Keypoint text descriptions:
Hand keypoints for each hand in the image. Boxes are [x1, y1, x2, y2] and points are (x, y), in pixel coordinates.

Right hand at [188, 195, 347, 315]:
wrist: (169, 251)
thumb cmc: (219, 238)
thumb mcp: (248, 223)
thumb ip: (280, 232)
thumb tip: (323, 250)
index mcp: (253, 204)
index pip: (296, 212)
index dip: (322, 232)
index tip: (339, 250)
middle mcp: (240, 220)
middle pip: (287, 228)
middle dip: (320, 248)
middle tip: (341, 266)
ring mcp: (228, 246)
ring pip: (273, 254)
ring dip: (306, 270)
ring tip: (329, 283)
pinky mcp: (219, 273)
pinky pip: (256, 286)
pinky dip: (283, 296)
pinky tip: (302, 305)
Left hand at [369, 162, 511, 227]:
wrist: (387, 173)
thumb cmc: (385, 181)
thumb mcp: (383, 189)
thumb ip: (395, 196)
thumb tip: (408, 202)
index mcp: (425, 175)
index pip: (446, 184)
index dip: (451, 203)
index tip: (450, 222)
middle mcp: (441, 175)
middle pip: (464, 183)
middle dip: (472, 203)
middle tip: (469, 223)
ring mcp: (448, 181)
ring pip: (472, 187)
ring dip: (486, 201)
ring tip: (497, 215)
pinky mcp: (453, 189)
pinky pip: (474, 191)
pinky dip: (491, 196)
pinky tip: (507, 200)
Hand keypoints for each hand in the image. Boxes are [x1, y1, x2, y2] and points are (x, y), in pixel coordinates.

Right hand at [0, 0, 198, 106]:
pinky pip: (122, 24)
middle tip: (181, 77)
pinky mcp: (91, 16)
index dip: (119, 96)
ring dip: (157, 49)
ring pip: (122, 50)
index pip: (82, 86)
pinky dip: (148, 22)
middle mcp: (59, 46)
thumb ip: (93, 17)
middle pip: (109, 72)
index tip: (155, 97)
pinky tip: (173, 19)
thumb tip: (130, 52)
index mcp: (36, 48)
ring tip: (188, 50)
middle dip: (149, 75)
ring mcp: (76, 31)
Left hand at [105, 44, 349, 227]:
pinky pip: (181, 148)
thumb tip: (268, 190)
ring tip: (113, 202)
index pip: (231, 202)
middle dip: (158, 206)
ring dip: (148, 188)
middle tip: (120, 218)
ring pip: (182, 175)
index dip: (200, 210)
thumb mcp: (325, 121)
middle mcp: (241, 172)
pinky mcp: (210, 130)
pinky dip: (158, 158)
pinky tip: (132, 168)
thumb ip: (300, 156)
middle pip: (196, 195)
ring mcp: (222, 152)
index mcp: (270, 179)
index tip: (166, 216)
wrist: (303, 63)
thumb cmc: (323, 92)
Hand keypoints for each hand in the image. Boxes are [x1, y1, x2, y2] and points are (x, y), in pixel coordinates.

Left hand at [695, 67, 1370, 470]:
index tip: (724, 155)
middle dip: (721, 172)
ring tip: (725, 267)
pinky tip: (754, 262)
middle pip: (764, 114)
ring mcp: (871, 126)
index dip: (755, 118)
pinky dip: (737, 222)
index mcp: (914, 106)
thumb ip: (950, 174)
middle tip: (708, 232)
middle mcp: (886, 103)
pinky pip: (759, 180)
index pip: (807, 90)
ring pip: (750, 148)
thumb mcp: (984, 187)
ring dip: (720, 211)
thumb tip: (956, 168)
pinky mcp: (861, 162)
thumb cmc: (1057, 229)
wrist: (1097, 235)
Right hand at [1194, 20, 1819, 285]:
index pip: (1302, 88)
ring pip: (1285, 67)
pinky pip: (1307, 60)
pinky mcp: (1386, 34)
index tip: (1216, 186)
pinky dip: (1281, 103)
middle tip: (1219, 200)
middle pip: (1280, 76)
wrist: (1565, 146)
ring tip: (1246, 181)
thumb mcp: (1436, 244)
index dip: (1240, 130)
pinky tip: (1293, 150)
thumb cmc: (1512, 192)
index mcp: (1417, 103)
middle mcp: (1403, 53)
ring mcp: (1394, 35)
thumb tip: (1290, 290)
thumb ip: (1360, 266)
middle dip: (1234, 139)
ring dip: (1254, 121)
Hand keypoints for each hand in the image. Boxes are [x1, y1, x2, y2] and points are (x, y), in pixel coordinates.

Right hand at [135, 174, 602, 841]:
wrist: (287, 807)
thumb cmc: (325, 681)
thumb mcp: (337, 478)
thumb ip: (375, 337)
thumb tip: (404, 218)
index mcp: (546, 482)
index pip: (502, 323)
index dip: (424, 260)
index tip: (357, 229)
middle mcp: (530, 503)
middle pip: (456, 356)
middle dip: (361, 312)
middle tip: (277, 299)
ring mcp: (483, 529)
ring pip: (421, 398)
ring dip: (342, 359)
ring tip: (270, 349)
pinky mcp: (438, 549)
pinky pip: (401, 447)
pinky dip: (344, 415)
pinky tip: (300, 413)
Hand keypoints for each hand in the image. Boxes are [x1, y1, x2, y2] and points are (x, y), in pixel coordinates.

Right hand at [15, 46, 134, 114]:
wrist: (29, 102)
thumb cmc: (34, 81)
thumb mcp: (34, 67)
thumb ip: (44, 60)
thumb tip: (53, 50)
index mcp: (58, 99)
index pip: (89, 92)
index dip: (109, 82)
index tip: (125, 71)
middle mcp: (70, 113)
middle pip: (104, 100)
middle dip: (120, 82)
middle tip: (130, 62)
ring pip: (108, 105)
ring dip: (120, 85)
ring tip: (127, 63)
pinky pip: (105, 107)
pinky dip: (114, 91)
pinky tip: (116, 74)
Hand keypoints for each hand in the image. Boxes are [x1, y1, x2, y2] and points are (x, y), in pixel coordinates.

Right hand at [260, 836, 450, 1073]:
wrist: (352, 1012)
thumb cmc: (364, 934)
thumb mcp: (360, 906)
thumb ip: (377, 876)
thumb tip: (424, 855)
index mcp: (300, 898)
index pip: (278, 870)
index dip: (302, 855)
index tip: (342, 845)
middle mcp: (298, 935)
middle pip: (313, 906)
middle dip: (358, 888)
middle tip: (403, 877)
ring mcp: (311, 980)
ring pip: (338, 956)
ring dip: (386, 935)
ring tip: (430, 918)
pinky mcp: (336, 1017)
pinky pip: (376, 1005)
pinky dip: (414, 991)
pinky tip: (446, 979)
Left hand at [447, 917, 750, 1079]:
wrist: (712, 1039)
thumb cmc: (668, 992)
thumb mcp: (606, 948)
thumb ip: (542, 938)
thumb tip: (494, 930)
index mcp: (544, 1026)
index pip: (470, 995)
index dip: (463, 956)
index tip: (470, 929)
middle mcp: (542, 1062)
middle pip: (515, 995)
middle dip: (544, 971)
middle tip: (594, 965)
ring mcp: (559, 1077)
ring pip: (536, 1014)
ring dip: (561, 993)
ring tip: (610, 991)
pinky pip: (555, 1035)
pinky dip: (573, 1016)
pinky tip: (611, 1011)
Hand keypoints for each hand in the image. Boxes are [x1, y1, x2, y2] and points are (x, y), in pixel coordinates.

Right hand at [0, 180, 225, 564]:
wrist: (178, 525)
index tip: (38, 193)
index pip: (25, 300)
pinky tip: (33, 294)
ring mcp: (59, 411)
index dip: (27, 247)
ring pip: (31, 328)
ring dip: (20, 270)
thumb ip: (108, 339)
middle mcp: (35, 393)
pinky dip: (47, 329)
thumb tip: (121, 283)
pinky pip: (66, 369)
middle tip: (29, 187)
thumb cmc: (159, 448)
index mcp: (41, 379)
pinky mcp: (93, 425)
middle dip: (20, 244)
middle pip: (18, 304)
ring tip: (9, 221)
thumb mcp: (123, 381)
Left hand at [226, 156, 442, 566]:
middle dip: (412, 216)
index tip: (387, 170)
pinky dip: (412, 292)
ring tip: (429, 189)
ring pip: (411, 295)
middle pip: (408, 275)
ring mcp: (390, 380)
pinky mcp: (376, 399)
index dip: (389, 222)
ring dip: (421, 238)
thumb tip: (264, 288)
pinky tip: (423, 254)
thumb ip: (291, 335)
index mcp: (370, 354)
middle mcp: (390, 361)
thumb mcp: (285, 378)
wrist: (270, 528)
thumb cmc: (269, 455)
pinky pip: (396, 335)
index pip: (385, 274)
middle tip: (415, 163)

» **Work to complete**
A count alone is required. How many lines in the entries contain the string "Right"?

» **Result for this task**
7